Document text:
────

Kirill Lyamin (born January 13, 1986) is a Russian professional ice hockey player. He is currently under contract with HC Yugra of the Supreme Hockey League (VHL).

Playing career
Lyamin is a product of the CSKA Moscow ice hockey system. The young defenceman spent started playing for the Super League (Russia 1) club during the 2003–04 season at just the age of 16. He was a longtime member of the U18 and the U20 national teams and was drafted by the Ottawa Senators in the 2004 NHL Entry Draft with the 58th overall pick in the second round. After the draft, Lyamin spent another two seasons with CSKA before signing a new deal with HC Khimik, where he played through the 2007–08 season. In 2008, he signed with Spartak Moscow.

On 24 May 2011, Lyamin signed a two-year deal with Avangard Omsk.

────

The data:
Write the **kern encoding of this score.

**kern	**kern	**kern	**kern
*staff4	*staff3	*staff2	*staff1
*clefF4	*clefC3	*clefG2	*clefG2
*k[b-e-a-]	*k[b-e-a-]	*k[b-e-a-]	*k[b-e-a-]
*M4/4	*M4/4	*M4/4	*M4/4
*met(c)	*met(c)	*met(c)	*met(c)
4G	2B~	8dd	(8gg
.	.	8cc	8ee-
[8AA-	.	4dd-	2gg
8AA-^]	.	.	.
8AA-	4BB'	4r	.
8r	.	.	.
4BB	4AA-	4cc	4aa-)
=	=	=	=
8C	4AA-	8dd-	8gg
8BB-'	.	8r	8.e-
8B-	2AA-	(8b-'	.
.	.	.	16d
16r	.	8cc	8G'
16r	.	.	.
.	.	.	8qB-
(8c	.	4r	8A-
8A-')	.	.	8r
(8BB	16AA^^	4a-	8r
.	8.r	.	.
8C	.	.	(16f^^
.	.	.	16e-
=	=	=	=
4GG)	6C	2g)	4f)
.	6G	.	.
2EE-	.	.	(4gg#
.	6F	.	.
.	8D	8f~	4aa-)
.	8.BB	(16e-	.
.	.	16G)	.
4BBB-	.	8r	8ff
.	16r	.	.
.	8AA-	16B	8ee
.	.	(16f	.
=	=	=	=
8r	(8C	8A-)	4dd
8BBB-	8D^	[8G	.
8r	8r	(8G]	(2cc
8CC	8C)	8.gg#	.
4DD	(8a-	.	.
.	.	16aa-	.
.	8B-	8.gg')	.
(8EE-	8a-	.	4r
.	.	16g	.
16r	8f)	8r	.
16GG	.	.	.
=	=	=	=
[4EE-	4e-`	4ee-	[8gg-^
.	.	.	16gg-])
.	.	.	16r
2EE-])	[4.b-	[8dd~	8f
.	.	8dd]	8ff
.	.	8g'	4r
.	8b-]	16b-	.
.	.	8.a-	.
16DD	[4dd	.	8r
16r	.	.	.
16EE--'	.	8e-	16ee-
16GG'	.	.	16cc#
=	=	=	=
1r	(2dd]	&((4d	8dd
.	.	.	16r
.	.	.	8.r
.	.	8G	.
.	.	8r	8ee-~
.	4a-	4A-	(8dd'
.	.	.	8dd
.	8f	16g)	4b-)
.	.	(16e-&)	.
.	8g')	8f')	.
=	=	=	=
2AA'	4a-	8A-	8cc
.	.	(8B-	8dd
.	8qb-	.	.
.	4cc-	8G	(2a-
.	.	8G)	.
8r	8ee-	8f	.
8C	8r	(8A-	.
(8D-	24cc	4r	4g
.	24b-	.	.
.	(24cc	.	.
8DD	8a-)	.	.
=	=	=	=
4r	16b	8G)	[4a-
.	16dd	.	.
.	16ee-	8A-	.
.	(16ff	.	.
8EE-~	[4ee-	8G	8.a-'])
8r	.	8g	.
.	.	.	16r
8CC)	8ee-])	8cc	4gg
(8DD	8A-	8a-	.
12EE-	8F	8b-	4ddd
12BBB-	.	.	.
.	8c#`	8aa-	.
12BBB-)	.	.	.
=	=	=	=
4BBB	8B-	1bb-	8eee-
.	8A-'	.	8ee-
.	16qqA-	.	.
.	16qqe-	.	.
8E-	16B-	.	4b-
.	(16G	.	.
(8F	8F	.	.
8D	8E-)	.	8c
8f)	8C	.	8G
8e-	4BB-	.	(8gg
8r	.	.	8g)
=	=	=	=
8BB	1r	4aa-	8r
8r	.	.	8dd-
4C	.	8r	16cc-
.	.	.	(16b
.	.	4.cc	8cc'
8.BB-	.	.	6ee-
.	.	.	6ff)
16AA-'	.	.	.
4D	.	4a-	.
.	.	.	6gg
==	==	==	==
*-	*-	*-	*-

────

Exercises:
1) Answer each of the following from the Kirill Lyamin article.
(a) Which team drafted Lyamin in the 2004 NHL Entry Draft?
(b) Which club did he sign with in 2008?
(c) On what date did he sign with Avangard Omsk?
2) Copy word for word the stretch of the Kirill Lyamin article from "Kirill Lyamin (born" through "Hockey League (VHL).".

Numbered answers:
1)
(a) The Ottawa Senators
(b) Spartak Moscow
(c) 24 May 2011

2)
Kirill Lyamin (born January 13, 1986) is a Russian professional ice hockey player. He is currently under contract with HC Yugra of the Supreme Hockey League (VHL).